Instructions for the task
Under this line sits a listing. Repeat exactly and only its lines from the one holding "1: (991, 182, 0.49)" through the one holding "31: (368, 73, 0.37)"; skip pictures.

*** Provided data

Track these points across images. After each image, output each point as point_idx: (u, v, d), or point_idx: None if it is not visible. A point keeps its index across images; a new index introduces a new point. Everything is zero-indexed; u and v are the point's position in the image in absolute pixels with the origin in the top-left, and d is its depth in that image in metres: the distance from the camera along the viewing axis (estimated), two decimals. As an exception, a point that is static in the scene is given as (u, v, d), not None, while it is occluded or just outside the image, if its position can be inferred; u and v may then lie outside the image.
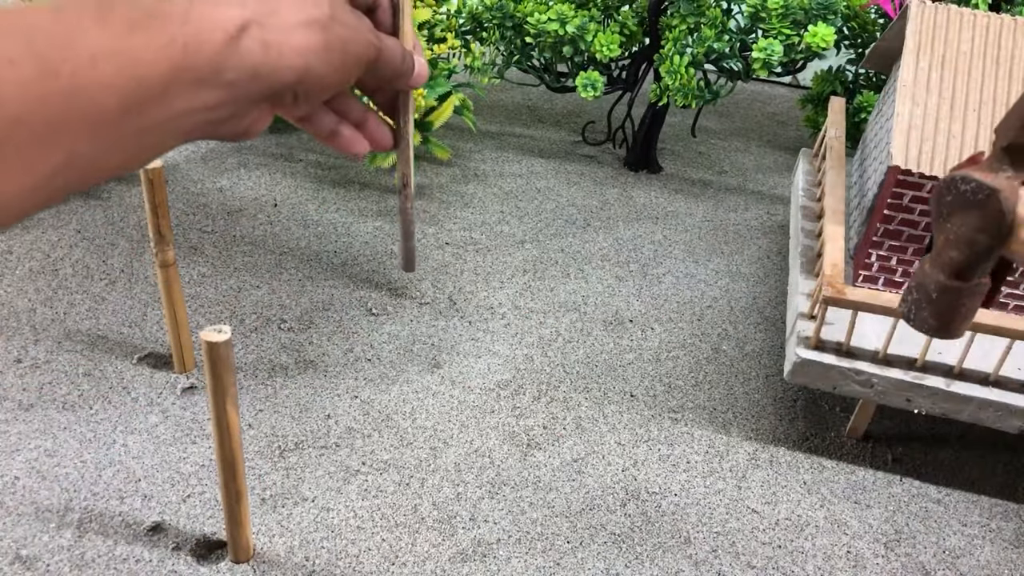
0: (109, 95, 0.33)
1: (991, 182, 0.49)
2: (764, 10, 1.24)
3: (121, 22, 0.34)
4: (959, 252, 0.50)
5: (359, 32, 0.44)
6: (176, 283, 0.95)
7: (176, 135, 0.37)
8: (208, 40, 0.36)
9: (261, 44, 0.38)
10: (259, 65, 0.38)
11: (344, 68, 0.43)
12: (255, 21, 0.38)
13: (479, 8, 1.34)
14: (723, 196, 1.45)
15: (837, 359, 0.90)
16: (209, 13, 0.37)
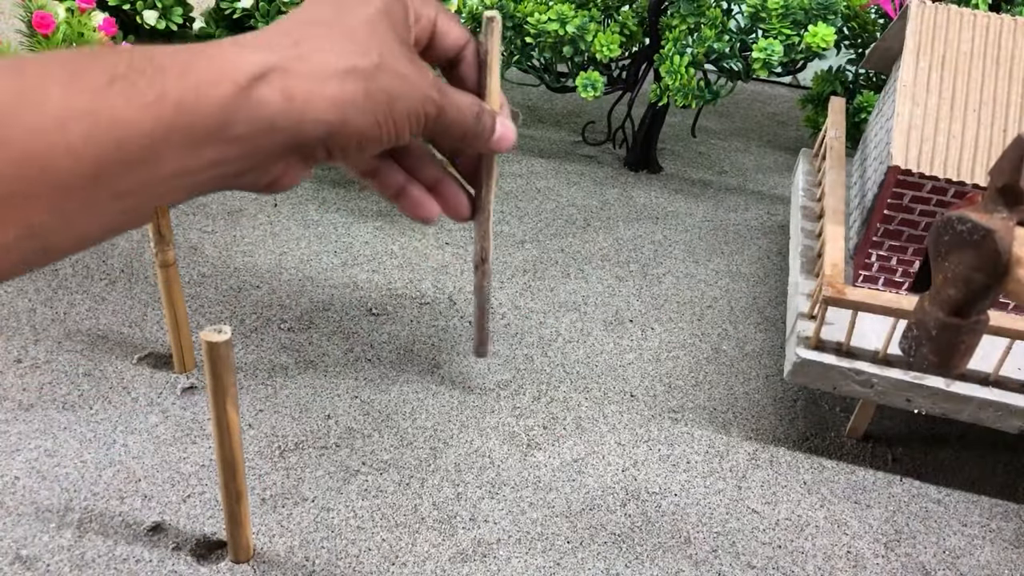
0: (75, 161, 0.30)
1: (987, 223, 0.50)
2: (764, 10, 1.24)
3: (99, 78, 0.31)
4: (957, 290, 0.52)
5: (414, 86, 0.39)
6: (176, 283, 0.95)
7: (177, 193, 0.34)
8: (210, 94, 0.32)
9: (282, 93, 0.34)
10: (277, 117, 0.34)
11: (391, 124, 0.38)
12: (279, 68, 0.34)
13: (479, 8, 1.34)
14: (723, 196, 1.45)
15: (837, 359, 0.90)
16: (220, 61, 0.33)
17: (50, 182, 0.30)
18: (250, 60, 0.34)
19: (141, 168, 0.32)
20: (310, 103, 0.35)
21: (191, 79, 0.32)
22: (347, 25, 0.38)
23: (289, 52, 0.35)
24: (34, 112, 0.30)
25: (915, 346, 0.55)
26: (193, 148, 0.33)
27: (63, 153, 0.30)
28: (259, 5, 1.37)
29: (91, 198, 0.31)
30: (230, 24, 1.42)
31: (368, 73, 0.37)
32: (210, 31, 1.41)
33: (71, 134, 0.30)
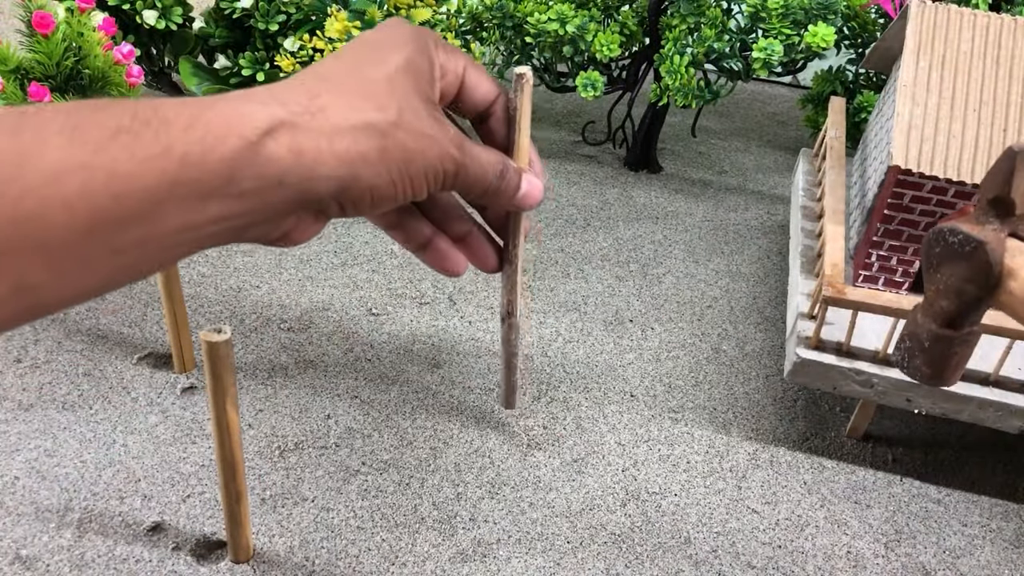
0: (70, 216, 0.29)
1: (978, 234, 0.50)
2: (764, 10, 1.24)
3: (102, 131, 0.30)
4: (949, 302, 0.52)
5: (433, 143, 0.37)
6: (176, 283, 0.95)
7: (181, 248, 0.32)
8: (216, 148, 0.31)
9: (290, 149, 0.33)
10: (286, 173, 0.33)
11: (406, 182, 0.37)
12: (289, 123, 0.33)
13: (479, 8, 1.34)
14: (723, 196, 1.45)
15: (837, 359, 0.90)
16: (228, 115, 0.32)
17: (43, 238, 0.29)
18: (259, 115, 0.32)
19: (141, 223, 0.31)
20: (320, 159, 0.34)
21: (197, 132, 0.31)
22: (367, 79, 0.36)
23: (301, 106, 0.34)
24: (30, 169, 0.28)
25: (908, 358, 0.56)
26: (198, 203, 0.32)
27: (58, 208, 0.29)
28: (259, 5, 1.37)
29: (87, 253, 0.30)
30: (230, 24, 1.42)
31: (384, 130, 0.35)
32: (210, 31, 1.41)
33: (66, 188, 0.29)
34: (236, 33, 1.40)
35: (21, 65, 1.17)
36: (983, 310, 0.53)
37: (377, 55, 0.37)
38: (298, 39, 1.33)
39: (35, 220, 0.28)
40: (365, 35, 0.40)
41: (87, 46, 1.19)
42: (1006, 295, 0.50)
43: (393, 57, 0.37)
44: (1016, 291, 0.50)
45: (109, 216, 0.30)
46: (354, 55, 0.38)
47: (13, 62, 1.16)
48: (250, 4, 1.34)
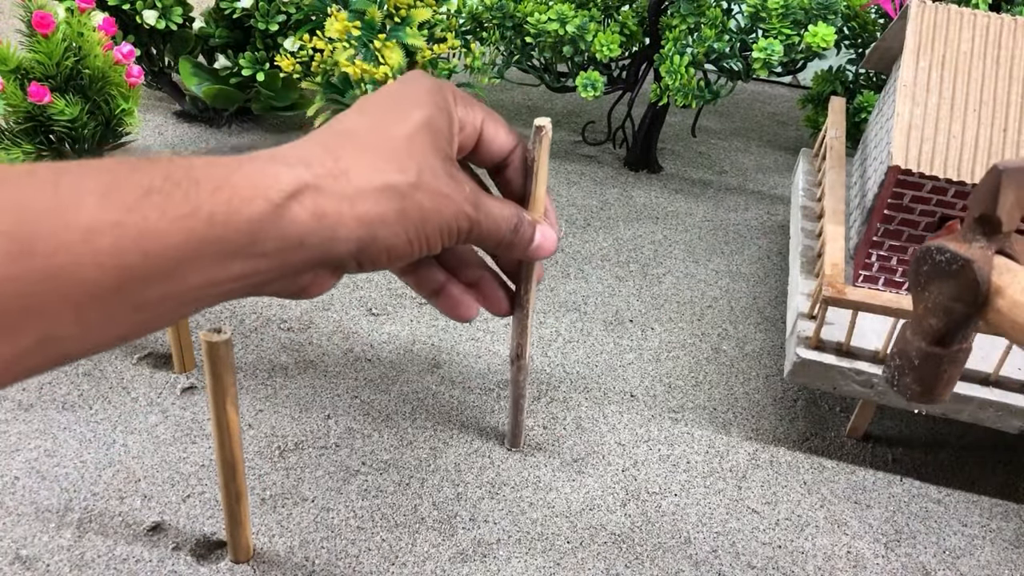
0: (100, 272, 0.30)
1: (965, 252, 0.50)
2: (764, 10, 1.24)
3: (134, 191, 0.30)
4: (938, 320, 0.52)
5: (449, 201, 0.38)
6: (176, 283, 0.95)
7: (195, 303, 0.33)
8: (243, 209, 0.32)
9: (313, 213, 0.34)
10: (307, 235, 0.34)
11: (420, 240, 0.38)
12: (313, 186, 0.34)
13: (479, 8, 1.34)
14: (723, 196, 1.45)
15: (837, 359, 0.90)
16: (255, 177, 0.33)
17: (73, 294, 0.29)
18: (285, 177, 0.33)
19: (167, 280, 0.31)
20: (341, 222, 0.34)
21: (225, 194, 0.32)
22: (388, 138, 0.37)
23: (325, 168, 0.34)
24: (66, 226, 0.29)
25: (898, 376, 0.56)
26: (222, 262, 0.32)
27: (90, 264, 0.29)
28: (259, 5, 1.37)
29: (112, 309, 0.31)
30: (230, 24, 1.42)
31: (404, 191, 0.36)
32: (210, 31, 1.41)
33: (98, 245, 0.29)
34: (236, 33, 1.40)
35: (21, 65, 1.17)
36: (972, 328, 0.53)
37: (399, 112, 0.38)
38: (298, 39, 1.33)
39: (67, 276, 0.29)
40: (388, 88, 0.41)
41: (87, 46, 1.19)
42: (994, 313, 0.50)
43: (414, 114, 0.38)
44: (1004, 309, 0.50)
45: (137, 273, 0.30)
46: (377, 111, 0.38)
47: (13, 62, 1.16)
48: (250, 4, 1.34)
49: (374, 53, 1.24)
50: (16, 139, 1.21)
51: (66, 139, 1.24)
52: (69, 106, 1.17)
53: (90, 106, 1.22)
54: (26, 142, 1.21)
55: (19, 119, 1.20)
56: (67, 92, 1.19)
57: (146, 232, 0.30)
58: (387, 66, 1.23)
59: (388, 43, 1.25)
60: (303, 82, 1.34)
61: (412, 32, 1.27)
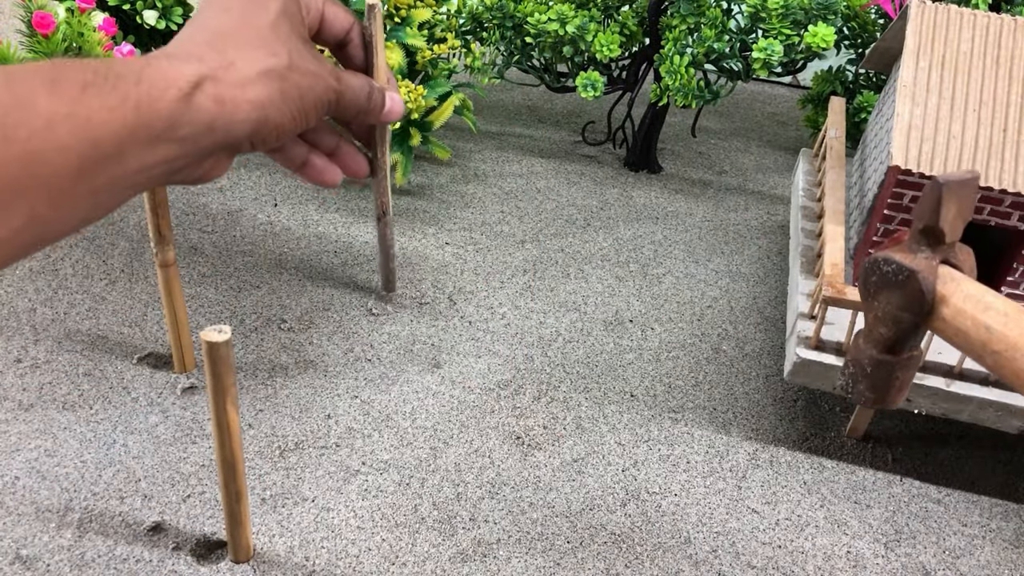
0: (65, 156, 0.34)
1: (910, 263, 0.52)
2: (764, 10, 1.24)
3: (73, 85, 0.35)
4: (887, 329, 0.53)
5: (318, 78, 0.44)
6: (176, 283, 0.95)
7: (131, 189, 0.38)
8: (160, 98, 0.37)
9: (215, 100, 0.39)
10: (214, 120, 0.39)
11: (301, 115, 0.43)
12: (210, 76, 0.39)
13: (479, 8, 1.34)
14: (723, 196, 1.45)
15: (837, 359, 0.90)
16: (163, 71, 0.38)
17: (46, 175, 0.33)
18: (187, 71, 0.39)
19: (112, 164, 0.36)
20: (238, 107, 0.40)
21: (144, 86, 0.37)
22: (256, 28, 0.43)
23: (216, 62, 0.40)
24: (29, 115, 0.33)
25: (852, 383, 0.57)
26: (150, 146, 0.37)
27: (54, 149, 0.33)
28: (259, 5, 1.36)
29: (75, 192, 0.35)
30: (230, 24, 1.42)
31: (281, 73, 0.42)
32: (210, 31, 1.41)
33: (59, 133, 0.33)
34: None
35: (21, 65, 1.16)
36: (921, 336, 0.55)
37: (256, 4, 0.44)
38: (298, 39, 1.33)
39: (40, 160, 0.33)
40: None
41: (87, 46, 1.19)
42: (939, 322, 0.52)
43: (271, 5, 0.44)
44: (948, 317, 0.51)
45: (91, 158, 0.35)
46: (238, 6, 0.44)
47: (13, 62, 1.16)
48: (250, 4, 1.34)
49: (374, 53, 1.24)
50: (16, 139, 1.20)
51: (66, 139, 1.24)
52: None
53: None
54: (26, 142, 1.20)
55: (19, 119, 1.20)
56: (67, 92, 1.18)
57: (92, 121, 0.35)
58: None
59: (388, 43, 1.25)
60: (303, 82, 1.34)
61: (412, 32, 1.27)
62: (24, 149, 0.32)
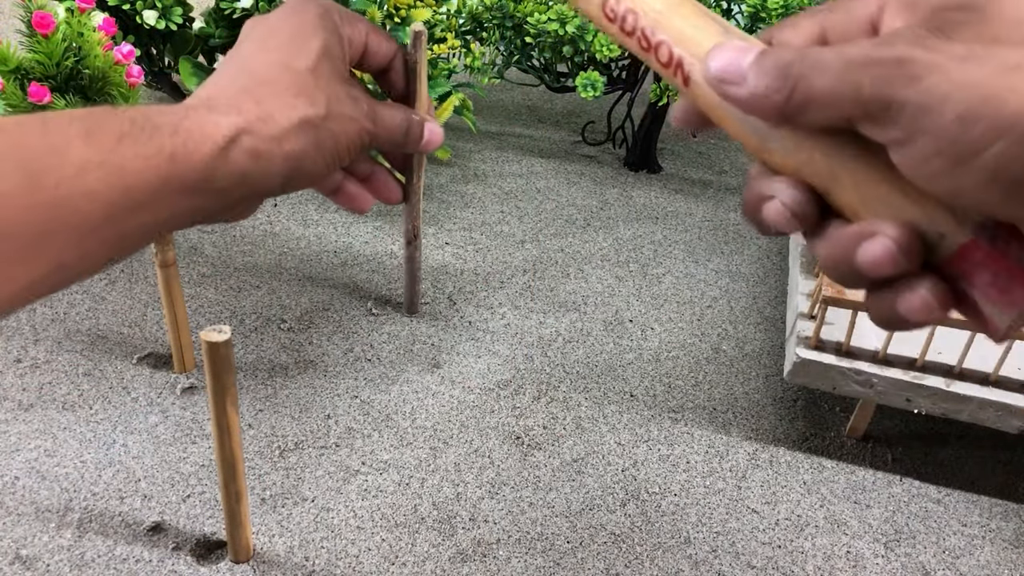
0: (94, 204, 0.34)
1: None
2: (764, 10, 1.24)
3: (109, 135, 0.35)
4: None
5: (353, 122, 0.45)
6: (176, 283, 0.95)
7: (158, 232, 0.39)
8: (196, 151, 0.37)
9: (250, 153, 0.40)
10: (248, 172, 0.40)
11: (335, 161, 0.44)
12: (246, 130, 0.40)
13: (479, 8, 1.34)
14: (723, 196, 1.45)
15: (837, 359, 0.90)
16: (201, 123, 0.38)
17: (74, 223, 0.34)
18: (224, 124, 0.39)
19: (143, 212, 0.36)
20: (272, 160, 0.41)
21: (180, 138, 0.37)
22: (296, 74, 0.43)
23: (253, 114, 0.41)
24: (61, 161, 0.34)
25: None
26: (183, 196, 0.38)
27: (84, 197, 0.34)
28: (259, 5, 1.37)
29: (102, 237, 0.35)
30: (230, 24, 1.42)
31: (317, 123, 0.42)
32: (210, 31, 1.41)
33: (89, 180, 0.34)
34: (236, 33, 1.40)
35: (21, 65, 1.17)
36: None
37: (299, 45, 0.45)
38: (298, 39, 1.33)
39: (68, 206, 0.34)
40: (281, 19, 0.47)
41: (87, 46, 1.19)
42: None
43: (313, 45, 0.44)
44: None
45: (120, 207, 0.36)
46: (279, 46, 0.45)
47: (13, 62, 1.16)
48: (250, 4, 1.34)
49: (374, 53, 1.24)
50: (16, 139, 1.20)
51: (66, 139, 1.24)
52: (69, 106, 1.17)
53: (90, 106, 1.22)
54: (26, 142, 1.21)
55: (19, 119, 1.20)
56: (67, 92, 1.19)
57: (125, 170, 0.35)
58: (387, 66, 1.23)
59: (388, 43, 1.25)
60: (303, 82, 1.34)
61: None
62: (53, 196, 0.33)
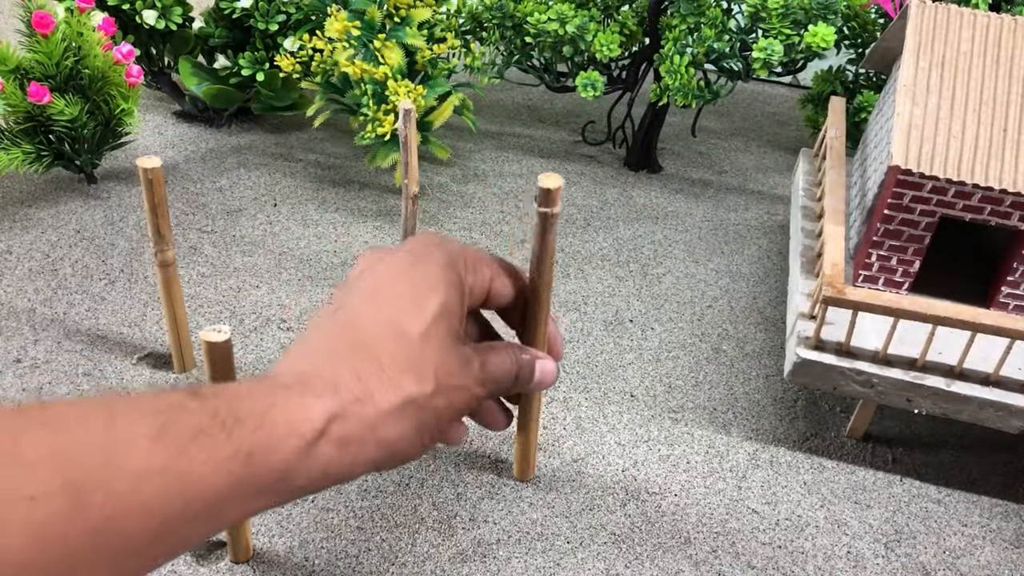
0: (145, 522, 0.30)
1: None
2: (764, 10, 1.24)
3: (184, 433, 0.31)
4: None
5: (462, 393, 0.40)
6: (176, 283, 0.95)
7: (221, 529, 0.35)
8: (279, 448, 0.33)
9: (339, 444, 0.35)
10: (330, 466, 0.35)
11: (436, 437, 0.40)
12: (339, 415, 0.35)
13: (479, 8, 1.34)
14: (723, 196, 1.45)
15: (837, 359, 0.90)
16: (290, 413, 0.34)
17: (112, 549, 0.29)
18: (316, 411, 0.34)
19: (200, 523, 0.32)
20: (363, 448, 0.36)
21: (265, 432, 0.33)
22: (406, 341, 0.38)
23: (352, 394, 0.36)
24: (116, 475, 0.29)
25: None
26: (254, 499, 0.33)
27: (136, 515, 0.29)
28: (259, 5, 1.37)
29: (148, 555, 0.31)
30: (230, 24, 1.42)
31: (422, 404, 0.38)
32: (210, 31, 1.41)
33: (146, 493, 0.29)
34: (236, 33, 1.40)
35: (21, 65, 1.17)
36: None
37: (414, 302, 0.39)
38: (298, 39, 1.33)
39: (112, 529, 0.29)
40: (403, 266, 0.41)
41: (87, 46, 1.18)
42: None
43: (430, 304, 0.40)
44: None
45: (178, 519, 0.31)
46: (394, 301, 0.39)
47: (13, 62, 1.16)
48: (250, 4, 1.34)
49: (374, 53, 1.24)
50: (16, 139, 1.21)
51: (66, 139, 1.24)
52: (69, 106, 1.17)
53: (90, 106, 1.22)
54: (26, 142, 1.21)
55: (19, 119, 1.20)
56: (67, 92, 1.19)
57: (190, 477, 0.31)
58: (387, 66, 1.23)
59: (388, 43, 1.25)
60: (303, 82, 1.34)
61: (412, 32, 1.27)
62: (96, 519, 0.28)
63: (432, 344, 0.39)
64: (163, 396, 0.32)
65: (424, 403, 0.38)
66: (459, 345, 0.41)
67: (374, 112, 1.23)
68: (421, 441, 0.39)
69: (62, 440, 0.28)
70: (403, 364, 0.38)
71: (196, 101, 1.47)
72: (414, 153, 0.55)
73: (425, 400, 0.38)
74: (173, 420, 0.31)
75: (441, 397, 0.39)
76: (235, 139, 1.47)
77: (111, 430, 0.30)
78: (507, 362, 0.45)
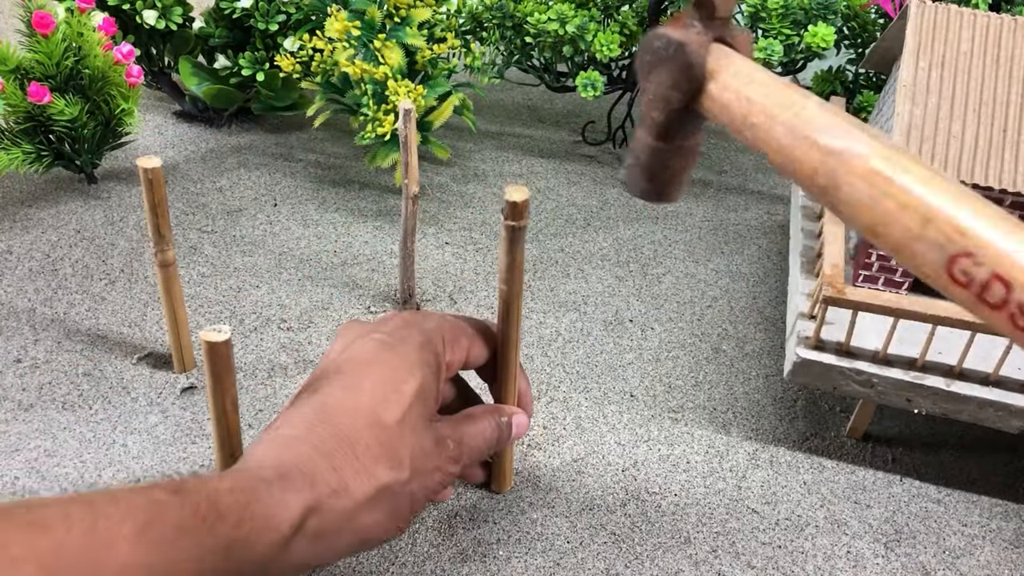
0: None
1: (679, 36, 0.49)
2: (764, 10, 1.24)
3: (167, 529, 0.31)
4: (659, 112, 0.51)
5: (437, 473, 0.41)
6: (176, 283, 0.95)
7: None
8: (258, 542, 0.34)
9: (315, 536, 0.36)
10: (307, 559, 0.37)
11: (410, 519, 0.41)
12: (316, 509, 0.36)
13: (479, 8, 1.34)
14: (723, 196, 1.45)
15: (837, 359, 0.90)
16: (269, 508, 0.35)
17: None
18: (293, 506, 0.36)
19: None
20: (339, 537, 0.37)
21: (245, 528, 0.34)
22: (382, 430, 0.39)
23: (329, 487, 0.37)
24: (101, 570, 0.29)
25: (630, 175, 0.56)
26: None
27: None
28: (259, 5, 1.37)
29: None
30: (230, 24, 1.42)
31: (397, 489, 0.39)
32: (210, 31, 1.41)
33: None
34: (236, 33, 1.40)
35: (21, 65, 1.17)
36: (694, 123, 0.52)
37: (391, 389, 0.40)
38: (298, 39, 1.33)
39: None
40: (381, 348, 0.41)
41: (87, 46, 1.19)
42: (707, 99, 0.49)
43: (407, 388, 0.41)
44: (715, 93, 0.49)
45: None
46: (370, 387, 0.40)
47: (13, 62, 1.16)
48: (250, 4, 1.34)
49: (374, 53, 1.24)
50: (16, 139, 1.21)
51: (66, 139, 1.24)
52: (69, 106, 1.17)
53: (90, 106, 1.22)
54: (26, 142, 1.21)
55: (19, 119, 1.20)
56: (67, 92, 1.19)
57: (172, 572, 0.31)
58: (387, 66, 1.23)
59: (388, 43, 1.25)
60: (303, 82, 1.34)
61: (412, 32, 1.27)
62: None
63: (407, 429, 0.40)
64: (145, 492, 0.33)
65: (399, 489, 0.39)
66: (434, 425, 0.43)
67: (374, 112, 1.23)
68: (395, 525, 0.40)
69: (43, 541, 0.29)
70: (377, 452, 0.39)
71: (196, 101, 1.47)
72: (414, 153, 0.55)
73: (400, 486, 0.39)
74: (157, 515, 0.32)
75: (415, 481, 0.40)
76: (235, 139, 1.47)
77: (94, 531, 0.30)
78: (487, 430, 0.47)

******

Problem solution
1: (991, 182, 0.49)
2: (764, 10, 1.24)
3: (121, 22, 0.34)
4: (959, 252, 0.50)
5: (359, 32, 0.44)
6: (176, 283, 0.95)
7: (176, 135, 0.37)
8: (208, 40, 0.36)
9: (261, 44, 0.38)
10: (259, 65, 0.38)
11: (344, 68, 0.43)
12: (255, 21, 0.38)
13: (479, 8, 1.34)
14: (723, 196, 1.45)
15: (837, 359, 0.90)
16: (209, 13, 0.37)
0: (75, 161, 0.30)
1: (987, 223, 0.50)
2: (764, 10, 1.24)
3: (99, 78, 0.31)
4: (957, 290, 0.52)
5: (414, 86, 0.39)
6: (176, 283, 0.95)
7: (177, 193, 0.34)
8: (210, 94, 0.32)
9: (282, 93, 0.34)
10: (277, 117, 0.34)
11: (391, 124, 0.38)
12: (279, 68, 0.34)
13: (479, 8, 1.34)
14: (723, 196, 1.45)
15: (837, 359, 0.90)
16: (220, 61, 0.33)
17: (50, 182, 0.30)
18: (250, 60, 0.34)
19: (141, 168, 0.32)
20: (310, 103, 0.35)
21: (191, 79, 0.32)
22: (347, 25, 0.38)
23: (289, 52, 0.35)
24: (34, 112, 0.30)
25: (915, 346, 0.55)
26: (193, 148, 0.33)
27: (63, 153, 0.30)
28: (259, 5, 1.37)
29: (91, 198, 0.31)
30: (230, 24, 1.42)
31: (368, 73, 0.37)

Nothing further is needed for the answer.